Vendredi, il a déchiré le projet devant les journalistes, l'appelant «horrible du point de vue des coûts». Vought est allé encore plus loin, en comparant la rénovation au palais de Versailles, en disant: "Il serait probablement considéré comme l'une des huit merveilles du monde antique si vous pouviez revenir aussi loin."
Powell, comparant devant le Sénat en juin, a déclaré que de nombreux rapports étaient faux ou exagérés. "Il n'y a pas de salle à manger VIP; il n'y a pas de nouveau marbre. Nous avons abattu l'ancien marbre, et nous le remettons", a-t-il déclaré. Il a ajouté que tout nouveau marbre ne remplaçait que des dalles endommagées. Powell a clairement indiqué: «Il n'y a pas de nouvelles caractéristiques de l'eau; il n'y a pas de ruches, et il n'y a pas de jardins en terrasse sur le toit.»

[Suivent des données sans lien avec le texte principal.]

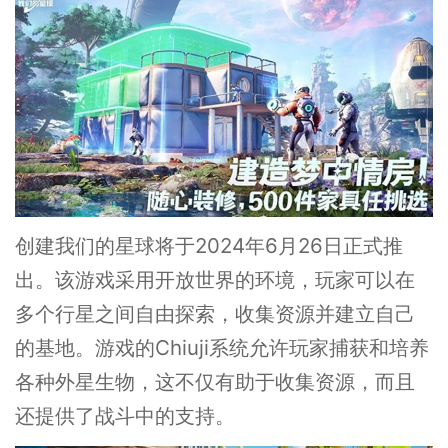
创建我们的星球将于2024年6月26日正式推
出。该游戏采用开放世界的环境，玩家可以在
多个行星之间自由探索，收集资源并建立自己
的基地。游戏的Chiuji系统允许玩家捕获和培养
各种外星生物，这不仅有助于收集资源，而且
还提供了战斗中的支持。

Malgré ses explications, les attaques ont continué à venir. Et avec la Cour suprême qui bloque tout retrait facile, la pression est montée ailleurs. Les alliés de Trump flottent les noms de remplacement dans les coulisses, même si vous insistez sans tirer. Mais la campagne de frottis public a clairement son effet. Powell est devenu le centre d'une guerre politique entre la Maison Blanche et la Fed… Il ne semblait pas disposé à continuer à se battre.